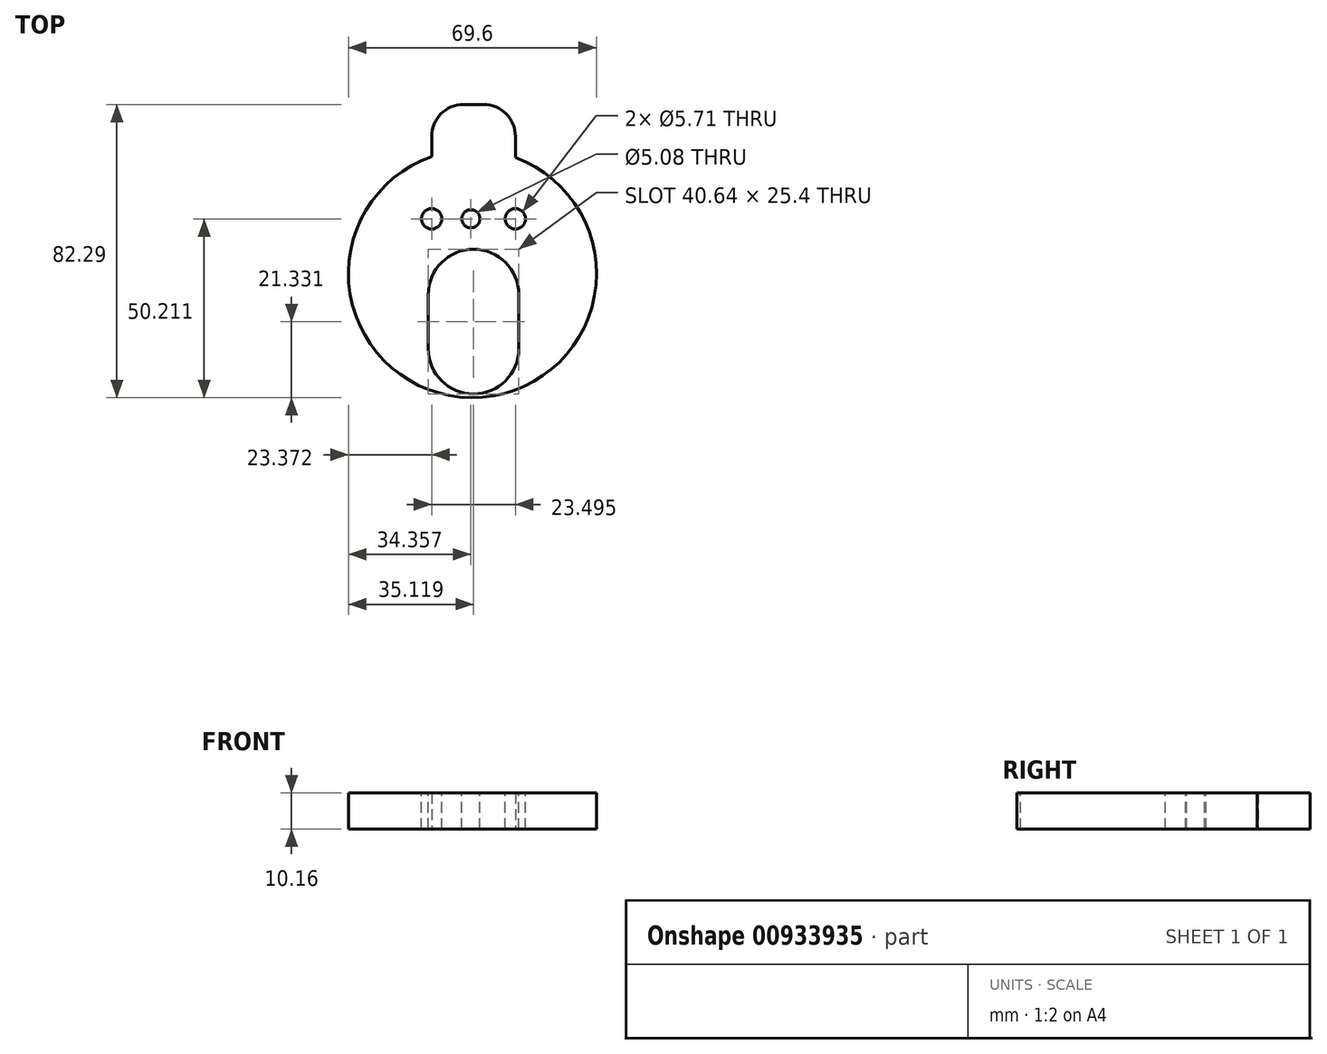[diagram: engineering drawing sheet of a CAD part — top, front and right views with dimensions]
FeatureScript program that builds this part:
annotation { "Feature Type Name" : "Feature", "Feature Type Description" : "" }
export const myFeature = defineFeature(function(context is Context, id is Id, definition is map)
    precondition{}
    {
        {
            var Q0;
            Q0=qCreatedBy(makeId("Top.planeOp"),FACE);
            var sketch = newSketch(context, id + "F0", { "sketchPlane" : qUnion([Q0])});
            skCircle(sketch, "E0", {"center": v(-10.4, -30.58) * mm, "radius": 34.8 * mm});
            skLineSegment(sketch, "E1", {"start": v(-21.84, 2.3) * mm, "end": v(-21.84, 16.92) * mm});
            skLineSegment(sketch, "E2", {"start": v(-21.84, 16.92) * mm, "end": v(1.66, 16.92) * mm});
            skLineSegment(sketch, "E3", {"start": v(1.66, 16.92) * mm, "end": v(1.66, 2.06) * mm});
            skSolve(sketch);
        }
        {
            var Q0;
            {var subQ0=sQuery(id+"F0.wireOp",EDGE,"E0");var subQ1=makeQuery(id+"F0.imprint","INTERSECT",VERTEX,{"derivedFrom":[subQ0,sQuery(id+"F0.wireOp",EDGE,"E1")]});Q0=makeQuery(id+"F0.imprint","IMPRINT",FACE,{"disambiguationData":[TD([[makeQuery(id+"F0.imprint","IMPRINT",EDGE,{"disambiguationData":[TD([[subQ1,1.0]])],"derivedFrom":subQ0}),1.0]])]});}
            var Q1;
            {var subQ0=sQuery(id+"F0.wireOp",EDGE,"E1");Q1=makeQuery(id+"F0.imprint","IMPRINT",FACE,{"disambiguationData":[TD([[makeQuery(id+"F0.imprint","IMPRINT",EDGE,{"derivedFrom":subQ0}),-1.0]])]});}
            extrude(context, id + "F1", {"entities" : qUnion([Q0, Q1]), "depth" : 10.16 * mm, "offsetDistance" : 25.4 * mm});
        }
        {
            var Q0;
            Q0=makeQuery(id+"F1.opExtrude","CAP_FACE",FACE,{"disambiguationData":[OSD([sQuery(id+"F0.wireOp",EDGE,"E0"),sQuery(id+"F0.wireOp",EDGE,"E1"),sQuery(id+"F0.wireOp",EDGE,"E2"),sQuery(id+"F0.wireOp",EDGE,"E3")])],"isStart":false});
            var sketch = newSketch(context, id + "F2", { "sketchPlane" : qUnion([Q0])});
            skCircle(sketch, "E4", {"center": v(1.66, -15.16) * mm, "radius": 2.86 * mm});
            skCircle(sketch, "E5", {"center": v(-21.84, -15.16) * mm, "radius": 2.86 * mm});
            skArc(sketch, "E6", {"start": v(2.6, -36.42) * mm, "mid": v(-10.1, -23.72) * mm, "end": v(-22.8, -36.42) * mm});
            skPoint(sketch, "E6.centerSnap0", {"position": v(-10.1, 16.92) * mm});
            skArc(sketch, "E7", {"start": v(-22.8, -51.66) * mm, "mid": v(-10.1, -64.36) * mm, "end": v(2.6, -51.66) * mm});
            skLineSegment(sketch, "E8", {"start": v(2.6, -36.42) * mm, "end": v(2.6, -51.66) * mm});
            skLineSegment(sketch, "E9", {"start": v(-22.8, -36.42) * mm, "end": v(-22.8, -51.66) * mm});
            skCircle(sketch, "E10", {"center": v(-10.85, -15.16) * mm, "radius": 2.54 * mm});
            skSolve(sketch);
        }
        {
            var Q0;
            Q0=makeQuery(id+"F2.imprint","IMPRINT",FACE,{"disambiguationData":[TD([[makeQuery(id+"F2.imprint","IMPRINT",EDGE,{"derivedFrom":sQuery(id+"F2.wireOp",EDGE,"E5")}),1.0]])]});
            var Q1;
            Q1=makeQuery(id+"F2.imprint","IMPRINT",FACE,{"disambiguationData":[TD([[makeQuery(id+"F2.imprint","IMPRINT",EDGE,{"derivedFrom":sQuery(id+"F2.wireOp",EDGE,"E10")}),1.0]])]});
            var Q2;
            Q2=makeQuery(id+"F2.imprint","IMPRINT",FACE,{"disambiguationData":[TD([[makeQuery(id+"F2.imprint","IMPRINT",EDGE,{"derivedFrom":sQuery(id+"F2.wireOp",EDGE,"E4")}),1.0]])]});
            var Q3;
            Q3=makeQuery(id+"F2.imprint","IMPRINT",FACE,{"disambiguationData":[TD([[makeQuery(id+"F2.imprint","IMPRINT",EDGE,{"derivedFrom":sQuery(id+"F2.wireOp",EDGE,"E6")}),1.0]])]});
            extrude(context, id + "F3", {"entities" : qUnion([Q0, Q1, Q2, Q3]), "operationType" : NewBodyOperationType.REMOVE, "oppositeDirection" : true, "depth" : 25.4 * mm, "offsetDistance" : 25.4 * mm});
        }
        {
            var Q0;
            Q0=makeQuery(id+"F1.opExtrude","SWEPT_EDGE",EDGE,{"disambiguationData":[OSD([sQuery(id+"F0.wireOp",EDGE,"E1"),sQuery(id+"F0.wireOp",EDGE,"E2")])]});
            var Q1;
            Q1=makeQuery(id+"F1.opExtrude","SWEPT_EDGE",EDGE,{"disambiguationData":[OSD([sQuery(id+"F0.wireOp",EDGE,"E2"),sQuery(id+"F0.wireOp",EDGE,"E3")])]});
            fillet(context, id + "F4", {"entities" : qUnion([Q0, Q1]), "radius" : 8.9 * mm, "tangentPropagation" : true, "allowEdgeOverflow" : false});
        }
    });
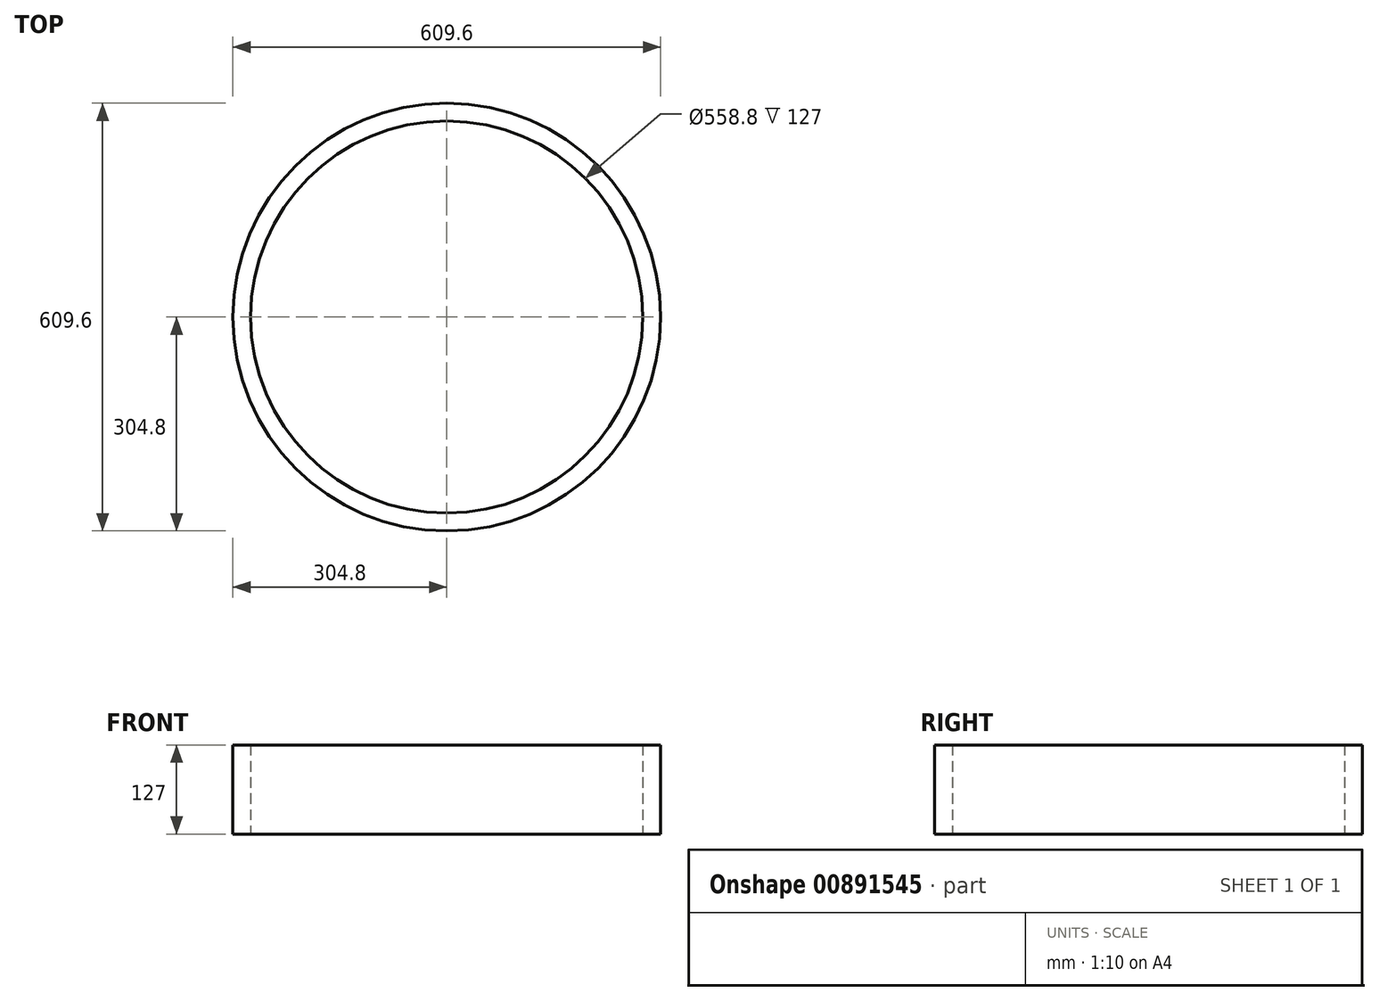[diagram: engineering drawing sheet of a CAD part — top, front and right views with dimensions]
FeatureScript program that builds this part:
annotation { "Feature Type Name" : "Feature", "Feature Type Description" : "" }
export const myFeature = defineFeature(function(context is Context, id is Id, definition is map)
    precondition{}
    {
        {
            var Q0;
            Q0=qCreatedBy(makeId("Top.planeOp"),FACE);
            var sketch = newSketch(context, id + "F0", { "sketchPlane" : qUnion([Q0])});
            skCircle(sketch, "E0", {"center": v(0, 0) * mm, "radius": 279.4 * mm});
            skCircle(sketch, "E1", {"center": v(0, 0) * mm, "radius": 304.8 * mm});
            skSolve(sketch);
        }
        {
            var Q0;
            Q0 = qSketchRegion(id + "F0", true);
            extrude(context, id + "F1", {"entities" : qUnion([Q0]), "depth" : 127 * mm, "offsetDistance" : 25.4 * mm});
        }
    });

________________

» **Requirements**: Please swap "skCircle" for "sketchCircle" everywhere in the material above and reproduce it with nothing else changed. Leave the pictures out of your answer.

» **Result below**:
[diagram: engineering drawing sheet of a CAD part — top, front and right views with dimensions]
FeatureScript program that builds this part:
annotation { "Feature Type Name" : "Feature", "Feature Type Description" : "" }
export const myFeature = defineFeature(function(context is Context, id is Id, definition is map)
    precondition{}
    {
        {
            var Q0;
            Q0=qCreatedBy(makeId("Top.planeOp"),FACE);
            var sketch = newSketch(context, id + "F0", { "sketchPlane" : qUnion([Q0])});
            sketchCircle(sketch, "E0", {"center": v(-10.4, -30.58) * mm, "radius": 34.8 * mm});
            skLineSegment(sketch, "E1", {"start": v(-21.84, 2.3) * mm, "end": v(-21.84, 16.92) * mm});
            skLineSegment(sketch, "E2", {"start": v(-21.84, 16.92) * mm, "end": v(1.66, 16.92) * mm});
            skLineSegment(sketch, "E3", {"start": v(1.66, 16.92) * mm, "end": v(1.66, 2.06) * mm});
            skSolve(sketch);
        }
        {
            var Q0;
            {var subQ0=sQuery(id+"F0.wireOp",EDGE,"E0");var subQ1=makeQuery(id+"F0.imprint","INTERSECT",VERTEX,{"derivedFrom":[subQ0,sQuery(id+"F0.wireOp",EDGE,"E1")]});Q0=makeQuery(id+"F0.imprint","IMPRINT",FACE,{"disambiguationData":[TD([[makeQuery(id+"F0.imprint","IMPRINT",EDGE,{"disambiguationData":[TD([[subQ1,1.0]])],"derivedFrom":subQ0}),1.0]])]});}
            var Q1;
            {var subQ0=sQuery(id+"F0.wireOp",EDGE,"E1");Q1=makeQuery(id+"F0.imprint","IMPRINT",FACE,{"disambiguationData":[TD([[makeQuery(id+"F0.imprint","IMPRINT",EDGE,{"derivedFrom":subQ0}),-1.0]])]});}
            extrude(context, id + "F1", {"entities" : qUnion([Q0, Q1]), "depth" : 10.16 * mm, "offsetDistance" : 25.4 * mm});
        }
        {
            var Q0;
            Q0=makeQuery(id+"F1.opExtrude","CAP_FACE",FACE,{"disambiguationData":[OSD([sQuery(id+"F0.wireOp",EDGE,"E0"),sQuery(id+"F0.wireOp",EDGE,"E1"),sQuery(id+"F0.wireOp",EDGE,"E2"),sQuery(id+"F0.wireOp",EDGE,"E3")])],"isStart":false});
            var sketch = newSketch(context, id + "F2", { "sketchPlane" : qUnion([Q0])});
            sketchCircle(sketch, "E4", {"center": v(1.66, -15.16) * mm, "radius": 2.86 * mm});
            sketchCircle(sketch, "E5", {"center": v(-21.84, -15.16) * mm, "radius": 2.86 * mm});
            skArc(sketch, "E6", {"start": v(2.6, -36.42) * mm, "mid": v(-10.1, -23.72) * mm, "end": v(-22.8, -36.42) * mm});
            skPoint(sketch, "E6.centerSnap0", {"position": v(-10.1, 16.92) * mm});
            skArc(sketch, "E7", {"start": v(-22.8, -51.66) * mm, "mid": v(-10.1, -64.36) * mm, "end": v(2.6, -51.66) * mm});
            skLineSegment(sketch, "E8", {"start": v(2.6, -36.42) * mm, "end": v(2.6, -51.66) * mm});
            skLineSegment(sketch, "E9", {"start": v(-22.8, -36.42) * mm, "end": v(-22.8, -51.66) * mm});
            sketchCircle(sketch, "E10", {"center": v(-10.85, -15.16) * mm, "radius": 2.54 * mm});
            skSolve(sketch);
        }
        {
            var Q0;
            Q0=makeQuery(id+"F2.imprint","IMPRINT",FACE,{"disambiguationData":[TD([[makeQuery(id+"F2.imprint","IMPRINT",EDGE,{"derivedFrom":sQuery(id+"F2.wireOp",EDGE,"E5")}),1.0]])]});
            var Q1;
            Q1=makeQuery(id+"F2.imprint","IMPRINT",FACE,{"disambiguationData":[TD([[makeQuery(id+"F2.imprint","IMPRINT",EDGE,{"derivedFrom":sQuery(id+"F2.wireOp",EDGE,"E10")}),1.0]])]});
            var Q2;
            Q2=makeQuery(id+"F2.imprint","IMPRINT",FACE,{"disambiguationData":[TD([[makeQuery(id+"F2.imprint","IMPRINT",EDGE,{"derivedFrom":sQuery(id+"F2.wireOp",EDGE,"E4")}),1.0]])]});
            var Q3;
            Q3=makeQuery(id+"F2.imprint","IMPRINT",FACE,{"disambiguationData":[TD([[makeQuery(id+"F2.imprint","IMPRINT",EDGE,{"derivedFrom":sQuery(id+"F2.wireOp",EDGE,"E6")}),1.0]])]});
            extrude(context, id + "F3", {"entities" : qUnion([Q0, Q1, Q2, Q3]), "operationType" : NewBodyOperationType.REMOVE, "oppositeDirection" : true, "depth" : 25.4 * mm, "offsetDistance" : 25.4 * mm});
        }
        {
            var Q0;
            Q0=makeQuery(id+"F1.opExtrude","SWEPT_EDGE",EDGE,{"disambiguationData":[OSD([sQuery(id+"F0.wireOp",EDGE,"E1"),sQuery(id+"F0.wireOp",EDGE,"E2")])]});
            var Q1;
            Q1=makeQuery(id+"F1.opExtrude","SWEPT_EDGE",EDGE,{"disambiguationData":[OSD([sQuery(id+"F0.wireOp",EDGE,"E2"),sQuery(id+"F0.wireOp",EDGE,"E3")])]});
            fillet(context, id + "F4", {"entities" : qUnion([Q0, Q1]), "radius" : 8.9 * mm, "tangentPropagation" : true, "allowEdgeOverflow" : false});
        }
    });
[diagram: engineering drawing sheet of a CAD part — top, front and right views with dimensions]
FeatureScript program that builds this part:
annotation { "Feature Type Name" : "Feature", "Feature Type Description" : "" }
export const myFeature = defineFeature(function(context is Context, id is Id, definition is map)
    precondition{}
    {
        {
            var Q0;
            Q0=qCreatedBy(makeId("Top.planeOp"),FACE);
            var sketch = newSketch(context, id + "F0", { "sketchPlane" : qUnion([Q0])});
            sketchCircle(sketch, "E0", {"center": v(0, 0) * mm, "radius": 279.4 * mm});
            sketchCircle(sketch, "E1", {"center": v(0, 0) * mm, "radius": 304.8 * mm});
            skSolve(sketch);
        }
        {
            var Q0;
            Q0 = qSketchRegion(id + "F0", true);
            extrude(context, id + "F1", {"entities" : qUnion([Q0]), "depth" : 127 * mm, "offsetDistance" : 25.4 * mm});
        }
    });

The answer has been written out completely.